Neal McDonough, a Hollywood actor famous for expressing his values in public, announced in December 2022 that he would be making a new film company with his wife Ruve McDonough called McDonough Company.

McDonough told The Christian Post that their plan is to make “faith-friendly (content) in so much that we want to reach out to people who aren’t just Christians.”


There are numerous other examples of new companies and efforts aimed toward this same general goal: making Christian entertainment that is accessible to a wide audience and that is high quality.

So, what is Christian entertainment and is the audience for it growing?

Christian entertainment encompasses movies, TV shows and other media that has Christian themes or elements. It doesn’t have to be directed exclusively toward Christians (in fact, the heavy hitters in this space appealed to a general audience), but it’s generally the kind of entertainment that Christians think portrays their faith authentically and well.

It’s worth mentioning that there’s an overlap between Christian entertainment and clean entertainment. Clean entertainment is directed toward people who have content concerns and this audience encompasses people of all different kinds of faith or no faith at all.

Market forces may be indicating that an audience for Christian entertainment is either increasing or becoming more visible.

The Wonder Project has raised $75 million so far to make this kind of content and TV shows like “The Chosen” are raising north of $40 million, per Vox. Both the creation of new studios and streaming services and the success of crowdfunded entertainment indicate that there’s an audience willing to put money up for the content they’d like to see.

In mainstream markets, Christian entertainment has punched above its weight.

On top of the already mentioned box office success of “I Can Only Imagine” and “Jesus Revolution,” movies and TV shows over the last decade like “God’s Not Dead,” “Heaven is For Real,” Miracles from Heaven,” “The Star” and “The Chosen” have seen commercial success when run in theaters.

With a few exceptions, the Christian entertainment industry has largely been indie films — not backed by major studios and with smaller budgets. These kinds of films have still managed to surpass box-office expectations.

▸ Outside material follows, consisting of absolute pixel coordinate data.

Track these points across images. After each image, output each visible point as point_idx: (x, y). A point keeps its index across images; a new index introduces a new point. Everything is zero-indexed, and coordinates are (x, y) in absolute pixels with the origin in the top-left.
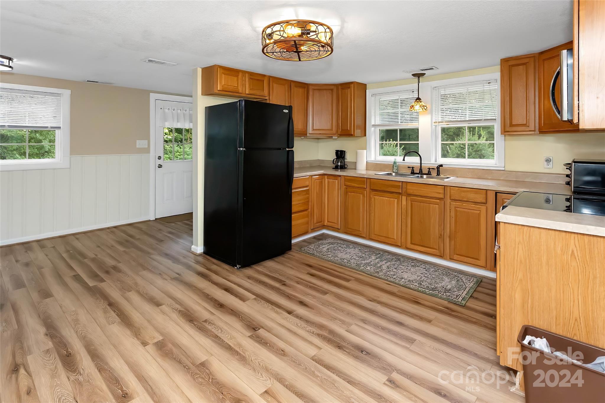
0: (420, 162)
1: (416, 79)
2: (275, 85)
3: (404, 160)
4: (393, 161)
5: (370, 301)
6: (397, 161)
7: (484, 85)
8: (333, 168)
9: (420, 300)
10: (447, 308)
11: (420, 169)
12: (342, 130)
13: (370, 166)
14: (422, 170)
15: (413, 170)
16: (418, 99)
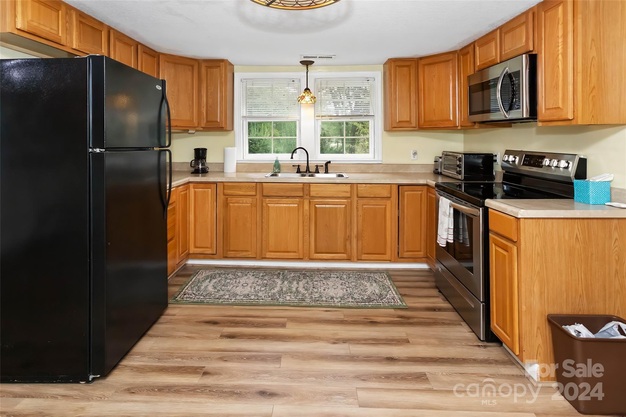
0: (307, 160)
1: (304, 67)
2: (118, 43)
3: (292, 158)
4: (275, 159)
5: (334, 343)
6: (278, 159)
7: (364, 82)
8: (192, 173)
9: (372, 318)
10: (401, 317)
11: (307, 167)
12: (207, 121)
13: (241, 167)
14: (309, 168)
15: (299, 169)
16: (307, 89)
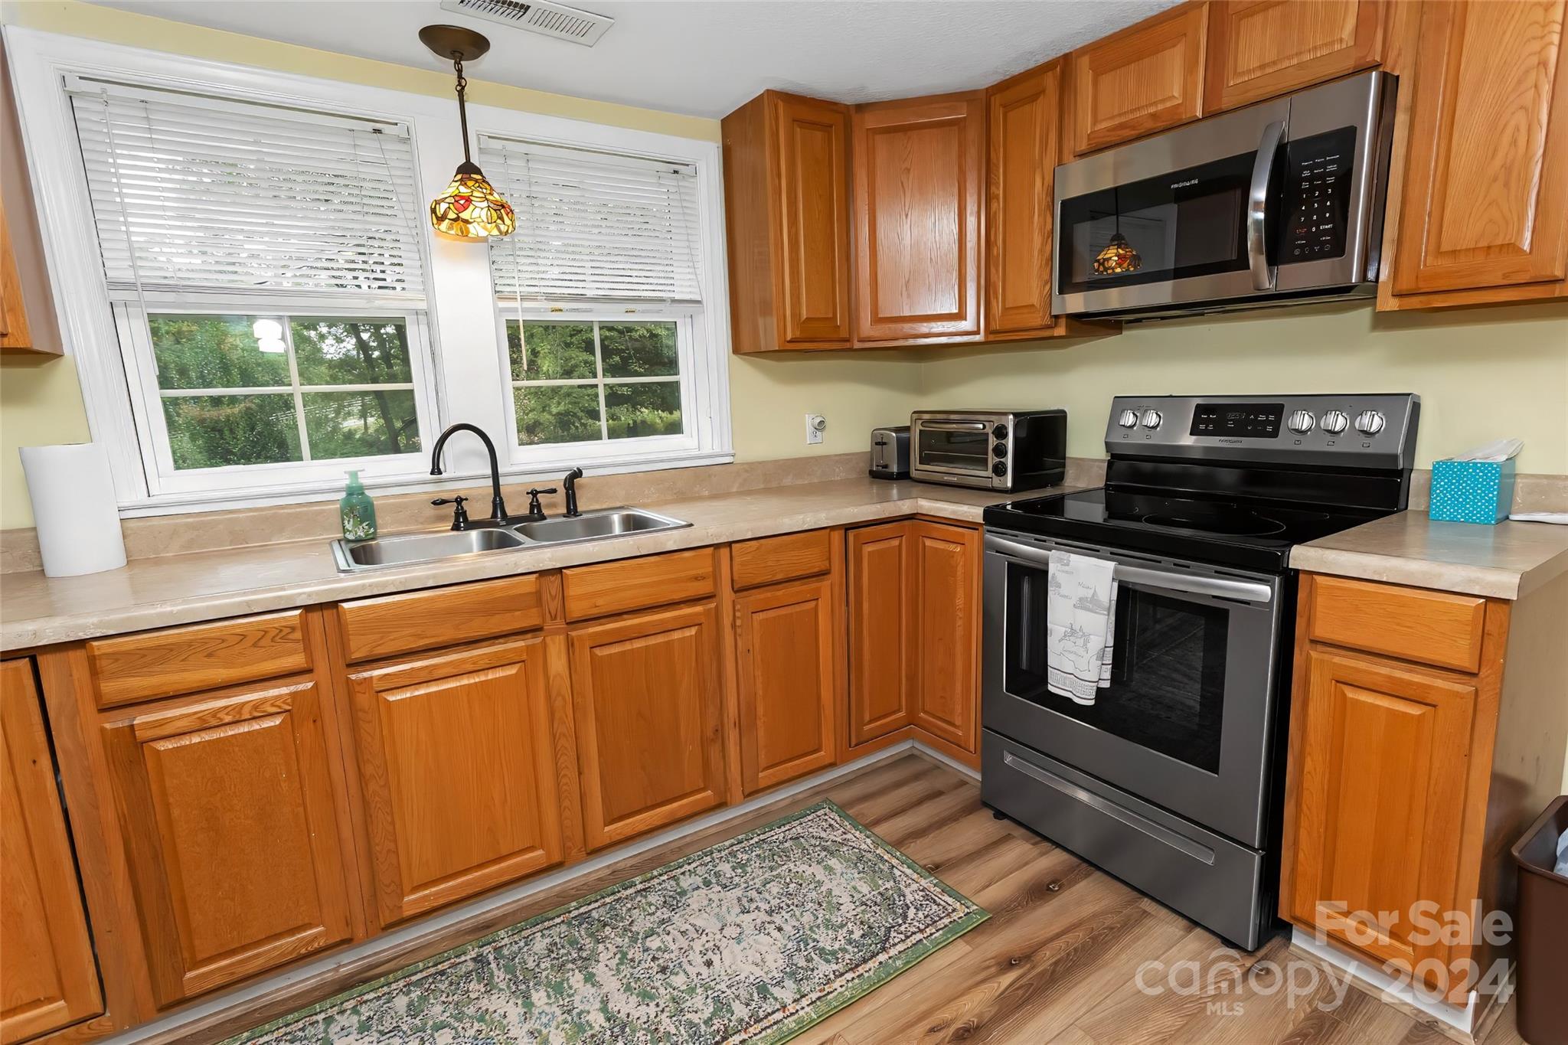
0: (490, 472)
3: (436, 470)
6: (364, 481)
11: (494, 500)
14: (502, 504)
16: (468, 168)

New movies have also been announced that are in the lane of Christian entertainment. Jenkins is currently making “The Best Christmas Pageant Ever” in Canada (it has an anticipated release date of holiday season 2024). And Alex and Stephen Kendrick (creators of “The War Room,” “Facing the Giants” and “Fireproof”) reportedly have a wide-release faith-based film coming out on Aug. 23, 2024, according to The Christian Post.

2024 will also see the release of “Unsung Hero,” a biopic about the Grammy Award-winning band For King and Country.

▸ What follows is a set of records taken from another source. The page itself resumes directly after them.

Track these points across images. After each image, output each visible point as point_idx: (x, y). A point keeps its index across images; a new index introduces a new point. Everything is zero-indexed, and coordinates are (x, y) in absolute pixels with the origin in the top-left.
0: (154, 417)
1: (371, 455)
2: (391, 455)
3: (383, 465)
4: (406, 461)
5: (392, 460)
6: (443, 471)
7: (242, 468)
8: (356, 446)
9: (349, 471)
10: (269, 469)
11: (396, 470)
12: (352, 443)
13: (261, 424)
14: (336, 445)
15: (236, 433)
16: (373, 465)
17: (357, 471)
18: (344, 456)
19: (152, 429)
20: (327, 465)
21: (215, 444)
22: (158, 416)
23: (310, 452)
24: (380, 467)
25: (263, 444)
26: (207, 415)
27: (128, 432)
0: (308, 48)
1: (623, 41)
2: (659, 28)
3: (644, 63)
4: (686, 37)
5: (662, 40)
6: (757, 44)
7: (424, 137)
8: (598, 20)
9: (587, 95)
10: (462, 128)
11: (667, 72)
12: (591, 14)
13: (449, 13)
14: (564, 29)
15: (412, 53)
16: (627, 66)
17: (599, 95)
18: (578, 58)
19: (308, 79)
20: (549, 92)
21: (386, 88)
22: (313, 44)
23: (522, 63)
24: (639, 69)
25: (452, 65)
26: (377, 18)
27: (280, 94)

The recent rush of Christian entertainment may seem oddly timed because religious faith is on the decline. A 2023 report from the Public Religion Research Institute found that religion is less important in practitioners’ lives and religious affiliation and participation are generally declining.

It might be that this entertainment is thriving because it’s figured out how to capture the audience it does have. “The contemporary religious movie isn’t an epic. It’s a smaller-scale model that recognizes its audience is niche, almost entirely domestic, and the films are made to that scale,” Tom Brueggemann wrote for Indie Wire.

In other words, filmmakers are laser focused on the kind of content that draws those who already are the target for Christian entertainment and makes content that speaks to them.

That’s one school of thought. There are TV shows and movies that seem directed toward the niche audience for Christian entertainment.

But there’s another way of looking at this kind of content that some filmmakers are embracing: Christian entertainment that appeals to a general audience.

The future of Christian entertainment will likely include both.